Journal de la Marine Marchande (JMM): Que faut-il retenir de l’échange sur la flotte stratégique au CSMM?
Éric Banel (É.B.): Il y a sur ce sujet un accord très large entre les organisations patronales et syndicales. Ce n’était pas acquis. Pour tous, la flotte stratégique est d’abord une démarche de filière qui prend en compte les emplois et les compétences, à terre et en mer. Il ne sert à rien de dire qu’un segment de flotte est stratégique si nous n’avons plus les compétences pour armer les navires ou en assurer la gestion et le suivi à terre. La disparition de la filière sismique est ici exemplaire car, au-delà du désarmement des navires, c’est bien la perte d’un savoir-faire et d’une expertise reconnus qui rend tout retour en arrière impossible. Plutôt que de flotte, il faut donc parler de filière stratégique.
JMM: Comment fonctionnera le nouveau dispositif?

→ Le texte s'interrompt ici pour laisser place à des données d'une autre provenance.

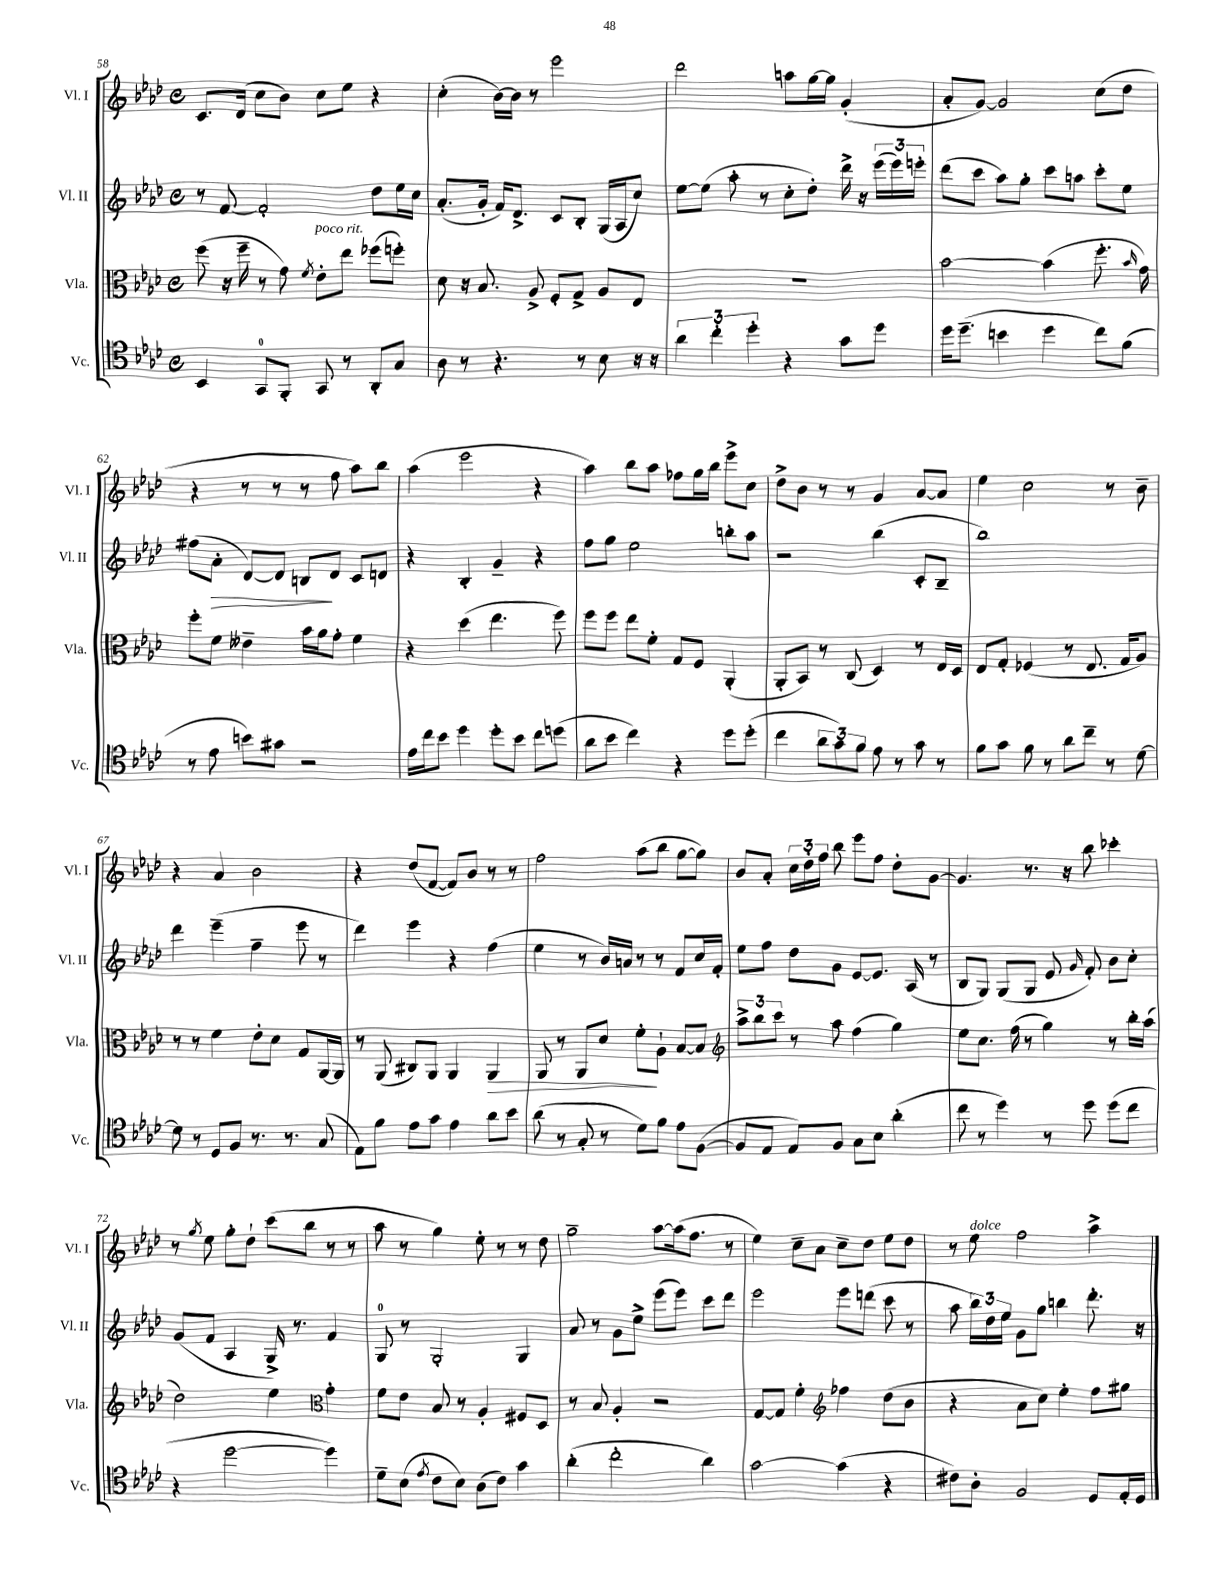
<<
\new StaffGroup <<
\new Staff = "s0" \with { instrumentName = "Vl. I" shortInstrumentName = "Vl. I" } {
    \clef treble \key aes \major \defaultTimeSignature \time 4/4
    \autoBeamOff c'8.[ des'16]( c''8[ bes'8]) c''8[ ees''8] r4 |
    c''4-.( bes'16[~) bes'16] r8 ees'''2 |
    des'''2 a''8[ g''16~ g''16] g'4-.( |
    aes'8[-. g'8]~) g'2 c''8[( des''8] |
    r4 r8 r8 r8 f''8 aes''8[) bes''8] |
    aes''4( ees'''2 r4 |
    aes''4) bes''8[ aes''8] fes''8[ g''16 bes''16] ees'''8[-> c''8] |
    des''8[-> bes'8] r8 r8 g'4 aes'8[~ aes'8] |
    ees''4 c''2 r8 bes'8-- |
    r4 aes'4 bes'2 |
    r4 des''8[( f'8]~ f'8[) bes'8] r8 r8 |
    f''2 aes''8[( bes''8] g''8[~ g''8]) |
    bes'8[ aes'8]-. \tuplet 3/2 { c''16[ des''16-. f''16] } bes''8 ees'''8[ f''8] des''8[-. g'8]~ |
    g'4. r8. r16 bes''8 ces'''4-. |
    r8 \acciaccatura { g''8 } ees''8 g''8[-. des''8]-! c'''8[( bes''8] r8 r8 |
    aes''8 r8 g''4) ees''8-. r8 r8 des''8 |
    g''2-- aes''8[~ aes''16( f''8.] r8 |
    ees''4) c''8[-- aes'8] c''8[-- des''8] ees''8[ des''8] |
    r8 ees''8^\markup { \italic "dolce" } f''2 aes''4-> \bar "|." |
}
\new Staff = "s1" \with { instrumentName = "Vl. II" shortInstrumentName = "Vl. II" } {
    \clef treble \key aes \major \defaultTimeSignature \time 4/4
    \autoBeamOff r8 f'8~ f'2-. des''8[ ees''16 c''16] |
    aes'8.[-.( g'16]-. f'16[) des'8.]-> c'8[ bes8]-. g16[( aes16 c''8]) |
    ees''8[~ ees''8]( aes''8-. r8 c''8[-. des''8]-.) des'''16-> r16 \tuplet 3/2 { ees'''16[( ees'''16) e'''16]-. } |
    des'''8[( c'''8] aes''8[) g''8]-. c'''8[ a''8] c'''8[-. ees''8] |
    fis''8[( aes'8]-.\> des'8[~) des'8] b8[\! des'8] c'8[ d'8] |
    r4 bes4-. g'4-- r4 |
    f''8[ g''8] ees''2 b''8[-. aes''8] |
    r2 bes''4( c'8[-. bes8]-- |
    bes''1) |
    des'''4 ees'''4--( f''4-- ees'''8 r8 |
    des'''4) ees'''4 r4 f''4( |
    ees''4 r8 bes'16[) a'16] r8 r8 f'8[ c''16 f'16]-. |
    ees''8[ f''8] des''8[ g'8] ees'8[~ ees'8.] aes16( r8 |
    bes8[ g8]) g8[( g8] ees'8 \grace { g'16 } f'8-.) bes'8[ c''8]-. |
    g'8[( f'8] aes4 g16->) r8. f'4 |
    g8-0 r8 g2-. g4 |
    aes'8 r8 g'8[ ees''8]-> ees'''8[( ees'''8]) c'''8[ des'''8] |
    ees'''2 ees'''8[ d'''8]( c'''8 r8 |
    aes''8 \tuplet 3/2 { bes''16[) des''16 ees''16] } g'8[ g''8] b''4 des'''8.-. r16 \bar "|." |
}
\new Staff = "s2" \with { instrumentName = "Vla." shortInstrumentName = "Vla." } {
    \clef alto \key aes \major \defaultTimeSignature \time 4/4
    \autoBeamOff f''8( r16 f''16-- r8 g'8) \acciaccatura { f'8 } ees'8[-.^\markup { \italic "poco rit." } ees''8] fes''8[( f''8]-.) |
    des'8 r16 bes8. aes8-> f8[-. g8]-> aes8[ ees8] |
    R1 |
    bes'2~ bes'4( f''8.-. \grace { bes'16 } g'16) |
    f''8[-. f'8] eeses'4-- bes'16[ aes'16 g'8]-. f'4 |
    r4 des''4( ees''4. f''8) |
    f''8[ f''8] ees''8[ f'8]-. g8[ f8] aes,4-.( |
    aes,8[-. bes,8]) r8 c8( des4) r8 ees16[ des16] |
    ees8[ g8]-. fes4( r8 ees8. g16[ aes8]) |
    r8 r8 f'4 ees'8[-. des'8] g8[ aes,16~ aes,16] |
    r8 aes,8( cis8[) aes,8] aes,4 aes,4\> |
    aes,8 r8 aes,8[ des'8] f'8[-.\! aes8]-! bes8[~ bes8] |
    \clef treble \tuplet 3/2 { aes''8[-> bes''8 c'''8] } r8 aes''8 f''4( g''4) |
    ees''8[ c''8.] f''16( r8 g''4) r8 bes''16[-. aes''16]( |
    des''2) ees''4 \clef alto g'4-. |
    f'8[ ees'8] bes8 r8 aes4-. fis8[ des8] |
    r8 bes8 aes4-. r2 |
    g8[~ g8] f'4-. \clef treble fes''4 des''8[( bes'8] |
    r4 aes'8[ c''8]) ees''4-. f''8[ gis''8] \bar "|." |
}
\new Staff = "s3" \with { instrumentName = "Vc." shortInstrumentName = "Vc." } {
    \clef tenor \key aes \major \defaultTimeSignature \time 4/4
    \autoBeamOff bes,4 g,8[-0 f,8]-. g,8 r8 aes,8[-. g8] |
    aes8 r8 r4. r8 bes8 r16 r16 |
    \tuplet 3/2 { aes'4 c''4-. des''4-. } r4 g'8[ des''8] |
    des''16[ des''8.]--( b'4 des''4 c''8[) f'8]( |
    r8 ees'8 b'8[) gis'8] r2 |
    ees'16[ c''16 bes'8] des''4 des''8[-. bes'8] c''8[ d''8]( |
    aes'8[ bes'8] c''4) r4 des''8[ des''8]-.( |
    c''4 \tuplet 3/2 { aes'8[ g'8) f'8] } ees'8 r8 g'8 r8 |
    f'8[ g'8] f'8 r8 aes'8[ c''8]-- r8 des'8~ |
    des'8 r8 des8[ f8] r8. r8. g8( |
    ees8[) f'8] ees'8[ g'8] ees'4 aes'8[ bes'8] |
    aes'8( r8 g8-. r8 des'8[) f'8] ees'8[ f8]~( |
    f8[ ees8] ees8[) f8] g8[ bes8] aes'4-.( |
    c''8 r8 des''4) r8 des''8 des''8[( c''8] |
    r4 des''2~ des''4) |
    des'8[-- bes8]( \acciaccatura { ees'8 } c'8[ bes8]) aes8[( c'8]) g'4 |
    aes'4-.( c''2-. aes'4) |
    g'2~ g'4( r4 |
    cis'8[) aes8]-. f2 des8[ ees16-. des16] \bar "|." |
}
>>
>>
\layout { \context { \Score currentBarNumber = #58 } }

É.B.: Le dispositif proposé est souple et évolutif. Sa gouvernance reposera sur une institution ancienne, le commissaire délégué aux Transports maritimes, aujourd’hui le directeur des Affaires maritimes. Nous partons de l’existant, que chacun avait perdu de vue, et lui donnons davantage de force et de cohérence. Les missions du commissariat ne seront plus limitées aux seuls besoins des armées ou de l’État, mais couvriront l’ensemble des besoins de la nation, de la sécurité des approvisionnements et des communications aux énergies marines et à la recherche océanographique. Elles incluront les services, qui constituent l’avenir de nos métiers. Le travail qu’Armateurs de France a mené sur la loi de 1992, qui vient de s’achever, est précurseur, mais nous allons bien au-delà.
JMM: Quelles sont les étapes suivantes?
É.B.: Notre rapport a été validé par le CSMM le 23 février. L’avant-projet de décret lui est annexé. Il appartient à la présidente du CSMM de transmettre ces deux documents au ministre, qui décidera des modifications à leur apporter. Le groupe de travail a demandé une validation et une publication du décret avant la fin de cette mandature, afin de sécuriser le dispositif. Le fort consensus des acteurs sur le sujet devrait y contribuer.
La flotte stratégique ne se résume à un simple décret. L’étape suivante consiste à définir une vraie stratégie de flotte, avec des outils nouveaux sur le financement des navires, la formation ou la contractualisation entre l’État et les armateurs. Sans stratégie, sans vision de long terme, tout ce que nous avons tenté de construire restera sans suite, et ce bel et fragile édifice qu’est la flotte stratégique s’effondrera. Là réside le véritable enjeu.